Authored by Simone Carolina Bauch.
As I lay on my bed on the first night aboard the Island Sky, I could feel the ship moving up and down with the waves. With my eyes closed I remembered I had the same feeling many years back during my PhD fieldwork in the Amazon, when I spent three weeks on board a much smaller ship with a team of six interns. I was there to coordinate and do interviews with communities living along the Tapajos River. We were assessing the impact of internationally funded, community-led projects aimed at integrating conservation of the tropical forest with improved livelihoods for the people that live there.
Over the almost 20 years since then it seems that, despite the climate and environment crises becoming more acute, the proposed solutions are still not at the scale they need to be to seriously tackle these issues. For example, the Tapajos river – which is usually 10km wide – has dried to half of that due to this year’s El Nino event coupled with climate change effects. At the same time, in Antarctica, invasive species are thriving in a delicate environment that, until recently, was too harsh for them but is also now rapidly warming.

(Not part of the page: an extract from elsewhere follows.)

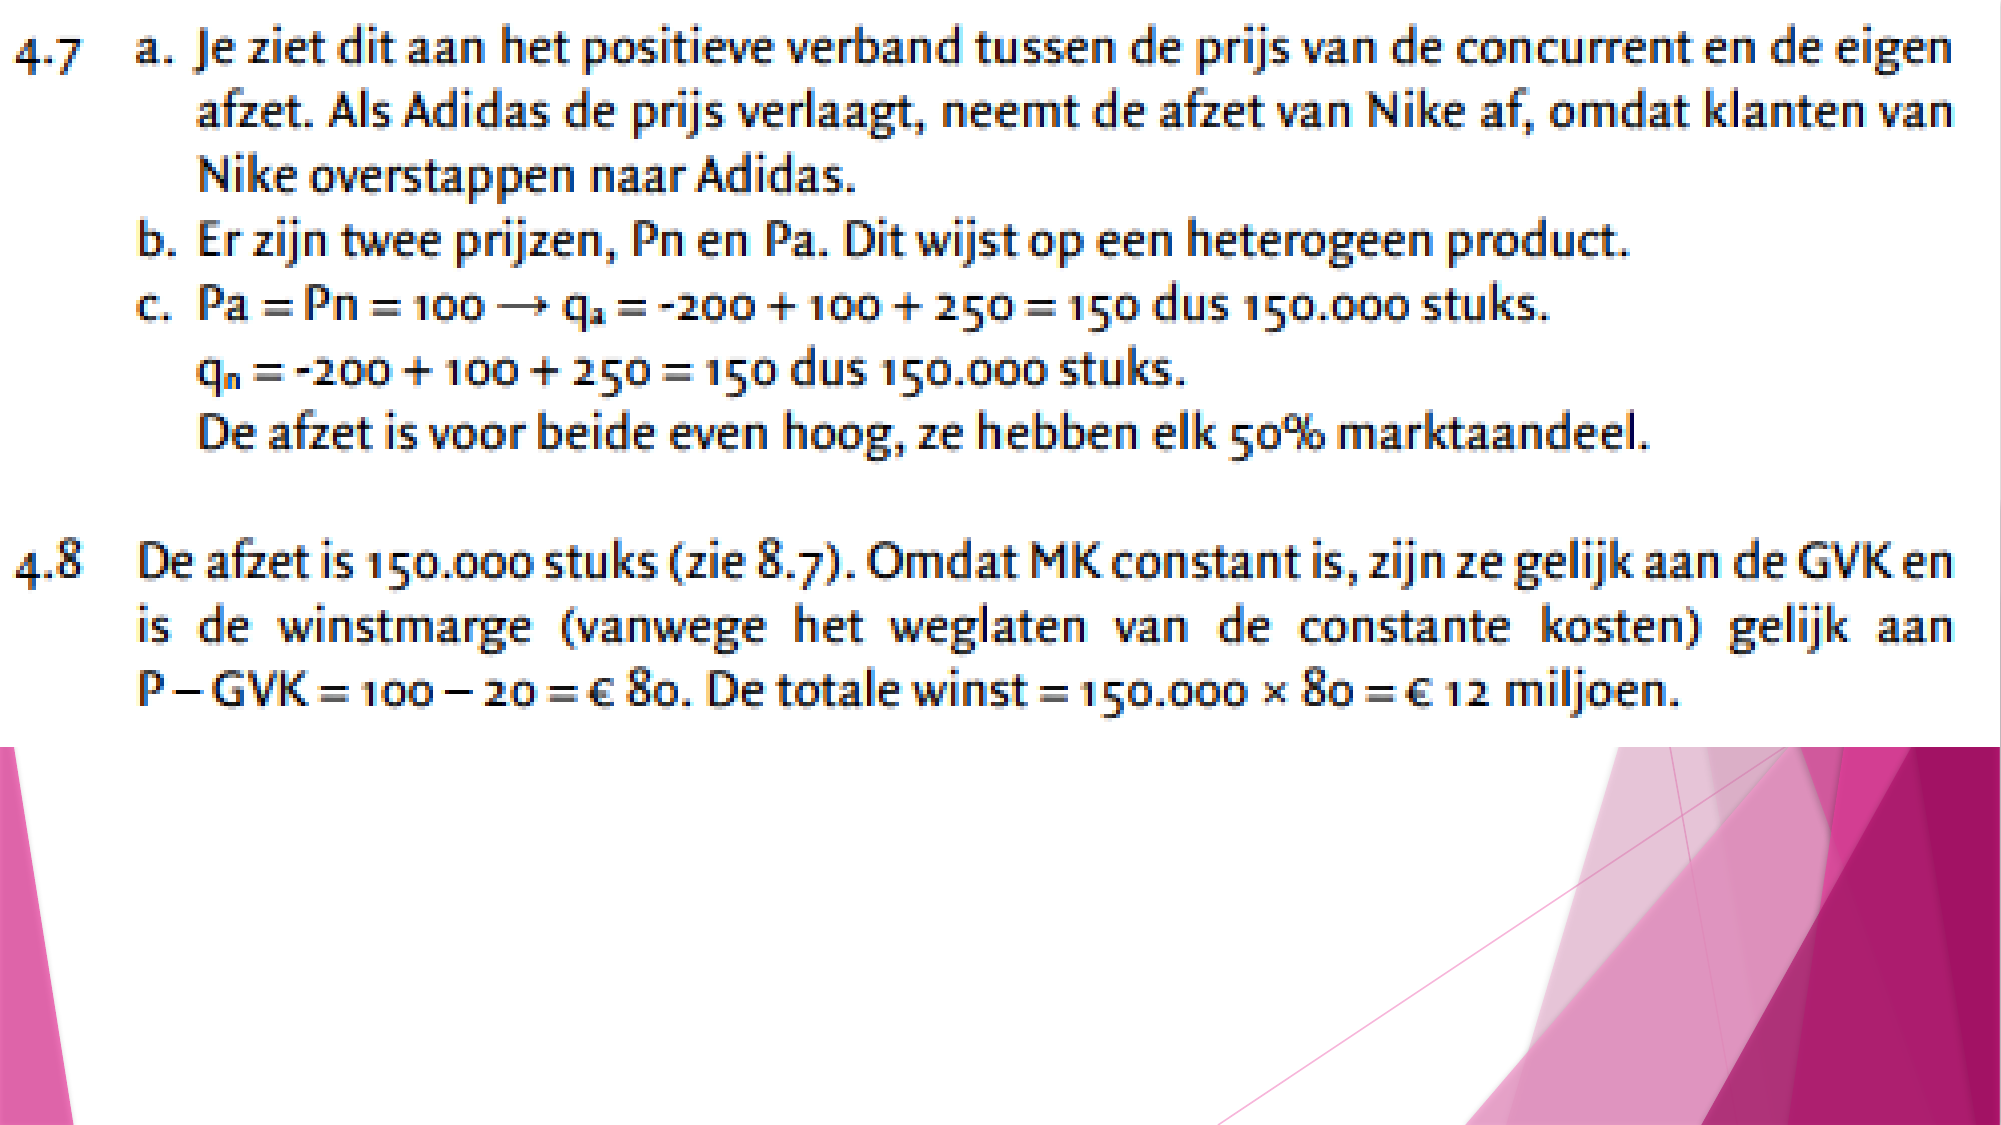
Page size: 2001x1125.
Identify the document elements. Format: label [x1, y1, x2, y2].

picture [0, 0, 2000, 748]
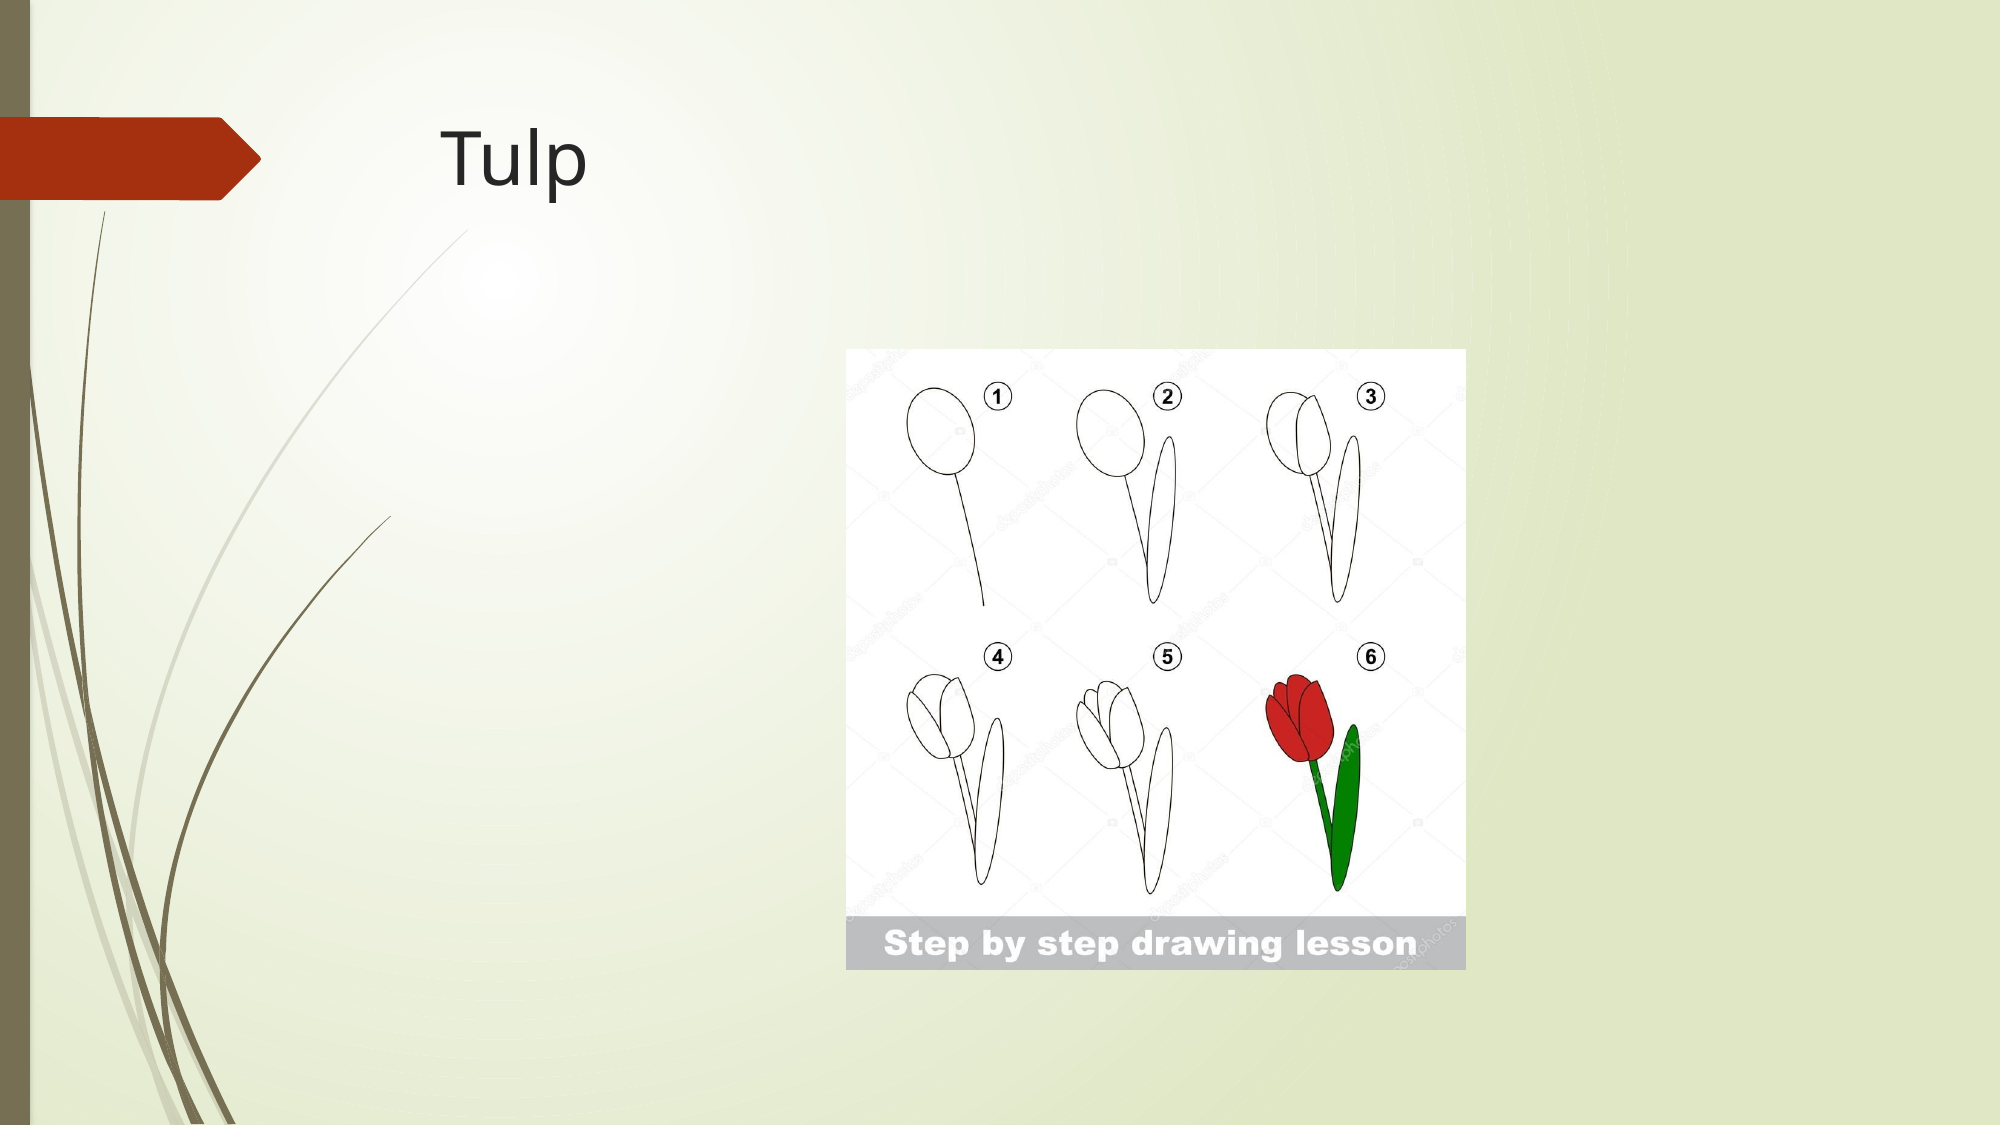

Fragile environments and human, animal and plant communities, are and will be the first and most affected by climate change. This is why I joined Homeward Bound: to see firsthand the impacts of climate change in the southernmost part of the world and to find more compelling and ambitious solutions to deal with the pressing problems of climate change and environmental degradation. To me these issues are very dear and close to my heart, as I see climate models and the difficulties of on-the-ground implementation of mitigation and adaptation projects in many countries. Also, in my hometown the rainy season should have started in late September, and it is still so dry. We need to accept that the world is changing, and climate change is here to stay. We need to get our act together to respond!